When asked to engage with media, we must look beyond what’s on the surface. There needs to be this human connection to ground the characters in the reality they are surrounded by. No matter how obscure the production or how the characters look, the commentary about feelings, society and life will make the project more effective. The one director who consistently subverts expectations but explores the human condition through absurdity is Yorgos Lanthimos. His films like The Lobster, Killing of a Sacred Deer and The Favourite all have characters in odd situations as they explore connections with those around them. In his most recent feature, Poor Things, Bella Baxter (Emma Stone) is a science experiment; she is a woman brought back to life by the unorthodox scientist Dr. Godwin Baxter (Willem Dafoe). The film is experimental and brilliant in every sense as Bella starts her life from scratch in an adult body. The film is based on the novel by Alasdair Gray, a postmodern revision of Frankenstein through a feminist lens. 

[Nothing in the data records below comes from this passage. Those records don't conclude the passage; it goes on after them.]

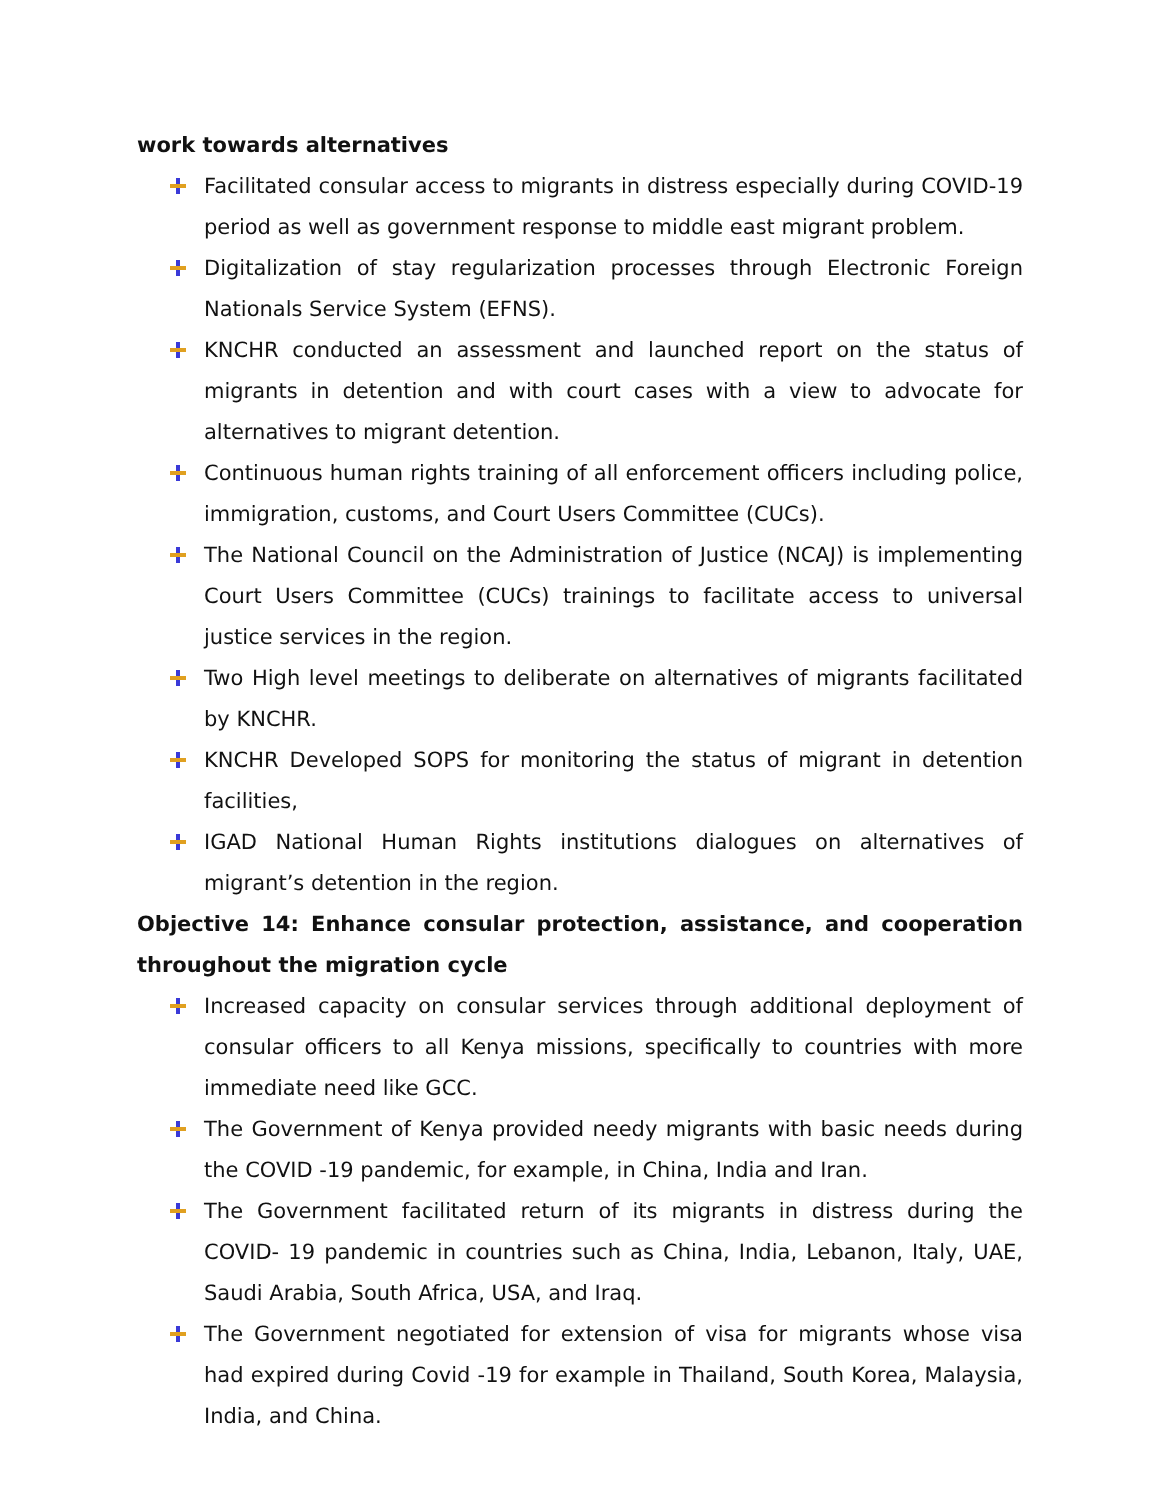work towards alternatives
Facilitated consular access to migrants in distress especially during COVID-19 period as well as government response to middle east migrant problem.
Digitalization of stay regularization processes through Electronic Foreign Nationals Service System (EFNS).
KNCHR conducted an assessment and launched report on the status of migrants in detention and with court cases with a view to advocate for alternatives to migrant detention.
Continuous human rights training of all enforcement officers including police, immigration, customs, and Court Users Committee (CUCs).
The National Council on the Administration of Justice (NCAJ) is implementing Court Users Committee (CUCs) trainings to facilitate access to universal justice services in the region.
Two High level meetings to deliberate on alternatives of migrants facilitated by KNCHR.
KNCHR Developed SOPS for monitoring the status of migrant in detention facilities,
IGAD National Human Rights institutions dialogues on alternatives of migrant’s detention in the region.
Objective 14: Enhance consular protection, assistance, and cooperation throughout the migration cycle
Increased capacity on consular services through additional deployment of consular officers to all Kenya missions, specifically to countries with more immediate need like GCC.
The Government of Kenya provided needy migrants with basic needs during the COVID -19 pandemic, for example, in China, India and Iran.
The Government facilitated return of its migrants in distress during the COVID- 19 pandemic in countries such as China, India, Lebanon, Italy, UAE, Saudi Arabia, South Africa, USA, and Iraq.
The Government negotiated for extension of visa for migrants whose visa had expired during Covid -19 for example in Thailand, South Korea, Malaysia, India, and China.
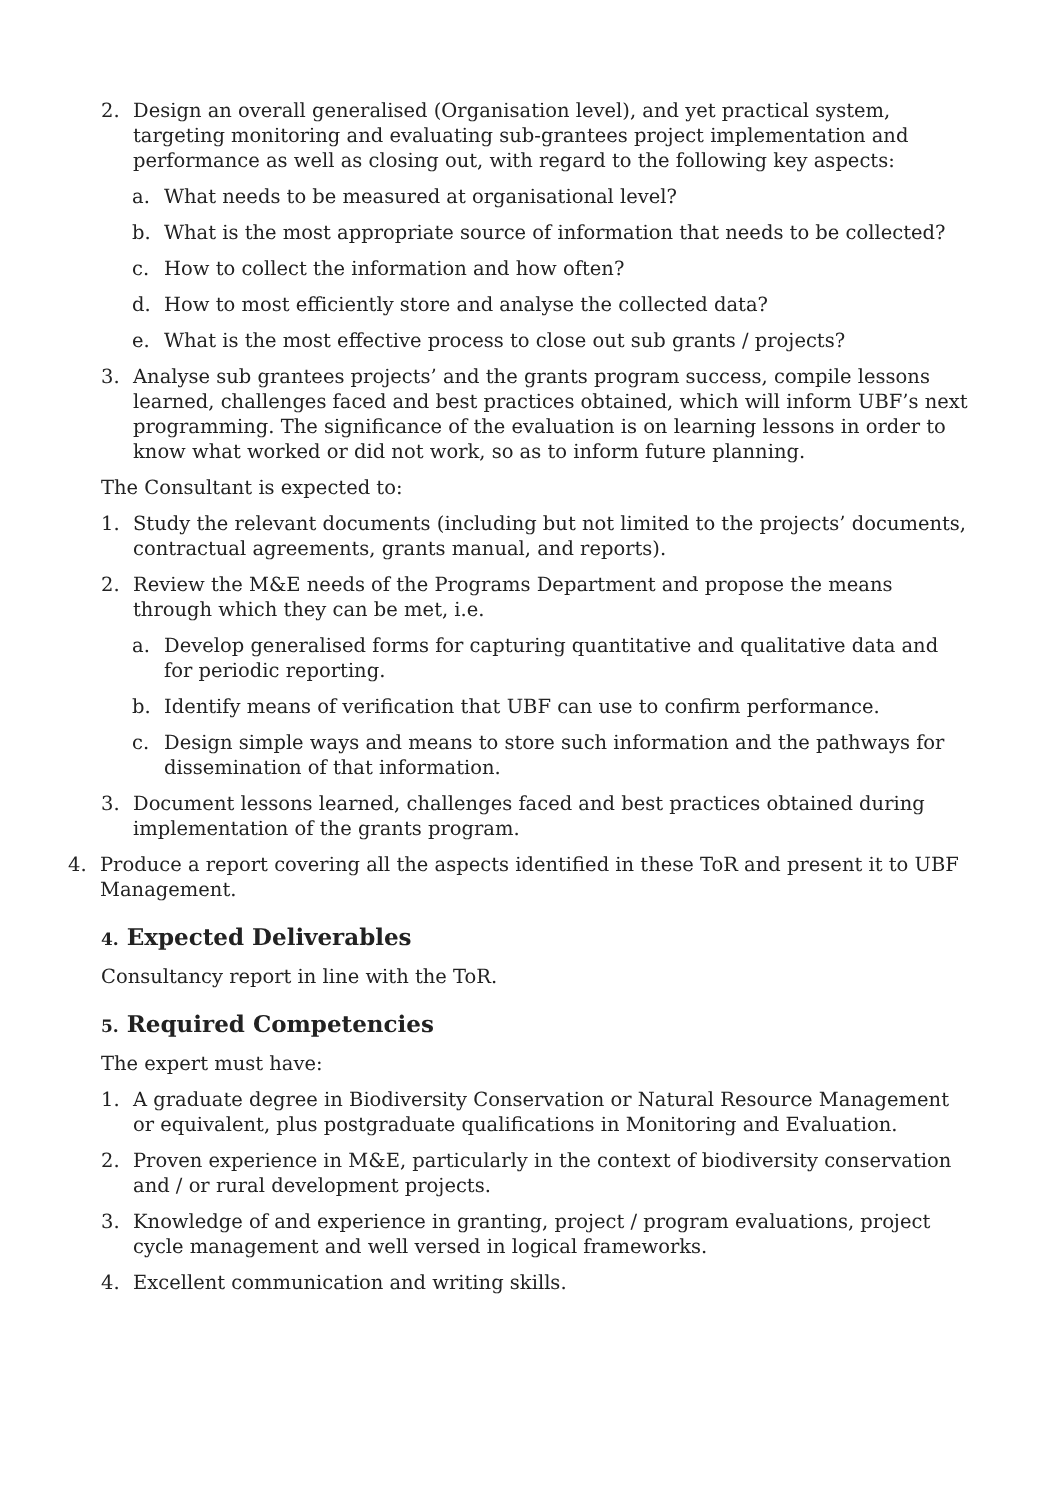2. Design an overall generalised (Organisation level), and yet practical system, targeting monitoring and evaluating sub-grantees project implementation and performance as well as closing out, with regard to the following key aspects:
a. What needs to be measured at organisational level?
b. What is the most appropriate source of information that needs to be collected?
c. How to collect the information and how often?
d. How to most efficiently store and analyse the collected data?
e. What is the most effective process to close out sub grants / projects?
3. Analyse sub grantees projects’ and the grants program success, compile lessons learned, challenges faced and best practices obtained, which will inform UBF’s next programming. The significance of the evaluation is on learning lessons in order to know what worked or did not work, so as to inform future planning.
The Consultant is expected to:
1. Study the relevant documents (including but not limited to the projects’ documents, contractual agreements, grants manual, and reports).
2. Review the M&E needs of the Programs Department and propose the means through which they can be met, i.e.
a. Develop generalised forms for capturing quantitative and qualitative data and for periodic reporting.
b. Identify means of verification that UBF can use to confirm performance.
c. Design simple ways and means to store such information and the pathways for dissemination of that information.
3. Document lessons learned, challenges faced and best practices obtained during implementation of the grants program.
4. Produce a report covering all the aspects identified in these ToR and present it to UBF Management.
4. Expected Deliverables
Consultancy report in line with the ToR.
5. Required Competencies
The expert must have:
1. A graduate degree in Biodiversity Conservation or Natural Resource Management or equivalent, plus postgraduate qualifications in Monitoring and Evaluation.
2. Proven experience in M&E, particularly in the context of biodiversity conservation and / or rural development projects.
3. Knowledge of and experience in granting, project / program evaluations, project cycle management and well versed in logical frameworks.
4. Excellent communication and writing skills.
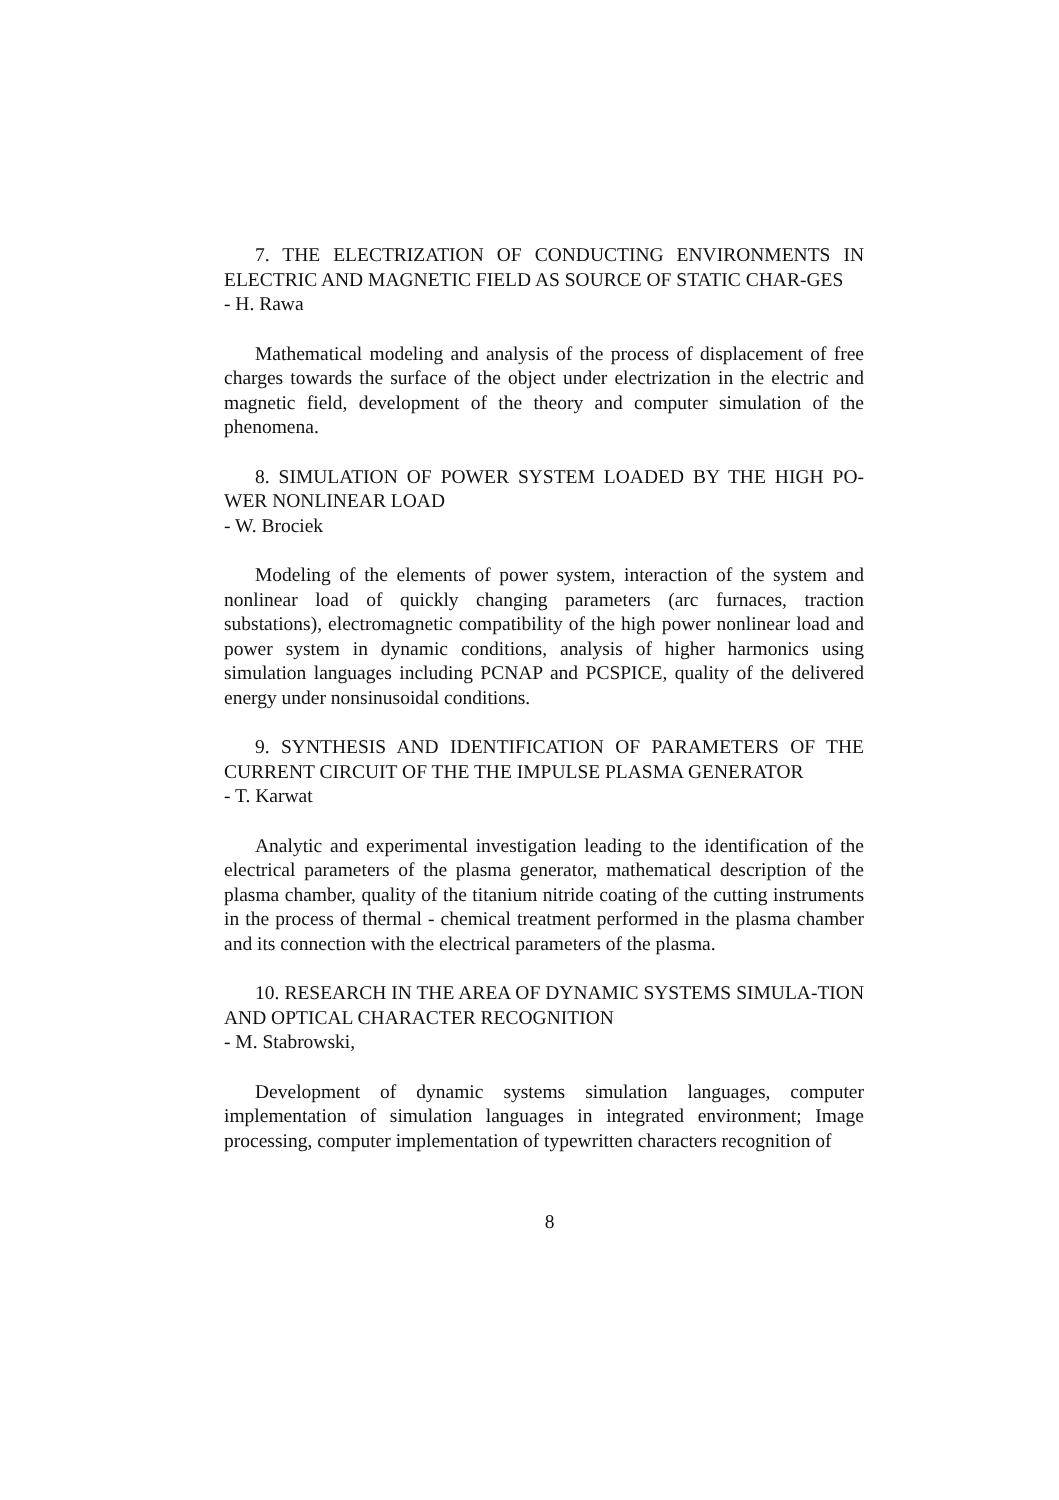7. THE ELECTRIZATION OF CONDUCTING ENVIRONMENTS IN ELECTRIC AND MAGNETIC FIELD AS SOURCE OF STATIC CHAR-GES
- H. Rawa
Mathematical modeling and analysis of the process of displacement of free charges towards the surface of the object under electrization in the electric and magnetic field, development of the theory and computer simulation of the phenomena.
8. SIMULATION OF POWER SYSTEM LOADED BY THE HIGH PO-WER NONLINEAR LOAD
- W. Brociek
Modeling of the elements of power system, interaction of the system and nonlinear load of quickly changing parameters (arc furnaces, traction substations), electromagnetic compatibility of the high power nonlinear load and power system in dynamic conditions, analysis of higher harmonics using simulation languages including PCNAP and PCSPICE, quality of the delivered energy under nonsinusoidal conditions.
9. SYNTHESIS AND IDENTIFICATION OF PARAMETERS OF THE CURRENT CIRCUIT OF THE THE IMPULSE PLASMA GENERATOR
- T. Karwat
Analytic and experimental investigation leading to the identification of the electrical parameters of the plasma generator, mathematical description of the plasma chamber, quality of the titanium nitride coating of the cutting instruments in the process of thermal - chemical treatment performed in the plasma chamber and its connection with the electrical parameters of the plasma.
10. RESEARCH IN THE AREA OF DYNAMIC SYSTEMS SIMULA-TION AND OPTICAL CHARACTER RECOGNITION
- M. Stabrowski,
Development of dynamic systems simulation languages, computer implementation of simulation languages in integrated environment; Image processing, computer implementation of typewritten characters recognition of
8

Lanthimos begins his film in stunning colour with a steely blue overtop as a woman climbs out of a window onto a rooftop. She is wearing this rich, royal blue gown with her long raven hair wrapped in an up-do. She emptily stares at the horizon, hopeless. She takes her own life, and Dr. Godwin Baxter finds her washed up on shore. The film then cuts to black and white while Bella Baxter is reborn in her new life. Dr. Goodwin Baxter appeared as a God to Bella, the only father figure who would protect her. The obscurity of the first act was Bella acting and speaking like a newborn. Even the production design within Dr. Goodwin’s home felt large in scale compared to the size of Bella. Lanthimos played with the scale to create that connection of Bella being perceived as an infant. For example, the wooden chair at the dinner table was twice her size. Emma Stone felt free to do whatever she felt would physically work at this stage in Bella’s life. Her physicality, outbursts and diction all worked for the newborn she was trying to convey. It was fascinating to see Bella absorbing everything and becoming more intelligent. 

Once Bella moved into her adolescent years, she posed challenging questions about life that Dr. Goodwin refused to answer. He saw her as his creation and wanted to keep her in a safe bubble because she was his. Bella’s curiosity is the driving force of this film as she keeps pushing the boundaries. Dr. Goodwin would even monitor a simple walk in the park for Bella, and she had grown tired of being sheltered. Cinematographer Robbie Ryan creates beautiful symmetry in each frame as Bella becomes the centre of her world. The fish eye lens that was used symbolizes Bella being trapped physically or mentally as she attempts to break through the rules of Dr. Goodwin and society. There are moments throughout where Bella is stuck in a situation, and the lens appears, or spheres are very prominent around her. Each time she learned new information and came to a new realization about gender norms and the patriarchy, her bubble would pop. The fish eye lens is used to show Bella feeling small in the world, and when she breaks free, her spirit fills the screen. 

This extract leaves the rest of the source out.